Publisher: Tor
Genre: Hard SF/Space Opera
Pages: 825
Publication Date: 15/09/2020
Verdict: 3/5
As humanity expands into the universe, it finds evidence that it is not alone. Nor is it the first species to come this far. First contact leads to a galactic war, and one woman finds herself caught in the middle of events she cannot possibly understand . . .
To get the obvious out of the way, Christopher Paolini is an author best known for his fantasy works. Now, I was the exact target audience for those earlier works, and it’s in no small part due to Eragon that I became such an avid fantasy reader. As you can expect, I was pretty excited when I learned that Paolini’s next project would be a science fictional work, and I’ve been following updates for what feels like years. This is a book that has been in the making for a very long time, and I will say right off the bat that this really feels like the product of over a decade’s work. It’s well-researched, it’s intricate, and the world feels fully realised. Unfortunately, I’m not the target audience for a book like this, and large parts just didn’t work for me.
Clcoking in at over eight hundred pages, To Sleep in a Sea of Stars is a behemoth of a book. It’s a standalone, but sets up something Paolini is calling ‘The Fractalverse.’ This is an approach I love. Individual stories in a shared world rather than a single story being dragged across multiple volumes. Truth be told, I’ll likely pick up the next Fractalverse book, even though this one didn’t hit the right notes for me. Because the setting is a very interesting one. It’s not often that I find a book that balances scientific rigour with the more action-driven stylings of space opera. Adrian Tchaikovsky’s Children of Time series is one of the few examples of this, and now I can add the Fractalverse to that short list. Paolini’s new novel deals with relativity, fuel economy and the realities of space travel in gratifyingly intricate detail. On a larger scale, it has plausible aliens and an exploration of the Fermi Paradox. Sometimes this does get side-lined in favour of action, but the basis is there, and it’s a strong foundation to build on in future books.

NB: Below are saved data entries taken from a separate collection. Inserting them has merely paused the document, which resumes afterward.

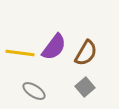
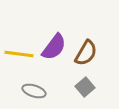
yellow line: moved 1 px left, 1 px down
gray ellipse: rotated 15 degrees counterclockwise
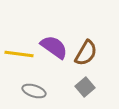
purple semicircle: rotated 92 degrees counterclockwise
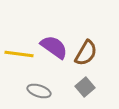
gray ellipse: moved 5 px right
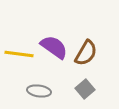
gray square: moved 2 px down
gray ellipse: rotated 10 degrees counterclockwise
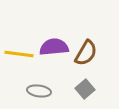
purple semicircle: rotated 40 degrees counterclockwise
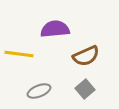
purple semicircle: moved 1 px right, 18 px up
brown semicircle: moved 3 px down; rotated 36 degrees clockwise
gray ellipse: rotated 30 degrees counterclockwise
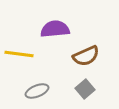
gray ellipse: moved 2 px left
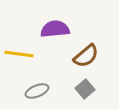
brown semicircle: rotated 16 degrees counterclockwise
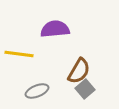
brown semicircle: moved 7 px left, 15 px down; rotated 20 degrees counterclockwise
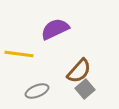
purple semicircle: rotated 20 degrees counterclockwise
brown semicircle: rotated 12 degrees clockwise
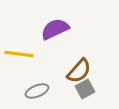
gray square: rotated 12 degrees clockwise
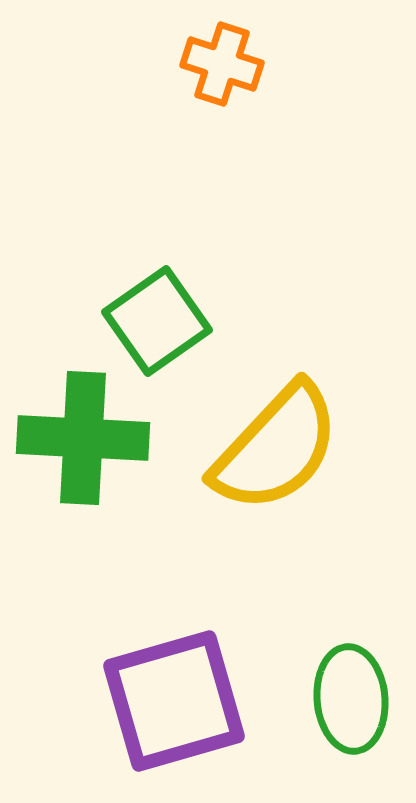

So, you may ask, if all this is so good, why didn’t the book work? You see, I’m not a character-driven reader. Characters exist to propel the plot and reveal the world, and for me, they’re only interesting in what they do and what happens to them. That is where To Sleep in a Sea of Stars falls short of the mark. For the entire book, we follow the same character, and while I have nothing against Kira, this does limit the narrative. The sheer scale of events is difficult to express through just one pair of eyes. In the first person, this could have worked to the book’s advantage, but I found that the single, third person perspective wasn’t up to the task at hand. I had a few other issues with the varying genre style and tone in the early section of the book, but a lack of cohesion was the real issue. if you read books for the characters, I’m sure you’ll get a lot more out this book than I did.
All told, To Sleep in a Sea of Stars is a book with a lot of promise. Though it didn’t work for me, it might do for you, and I’m still interested to see what Paolini delivers next.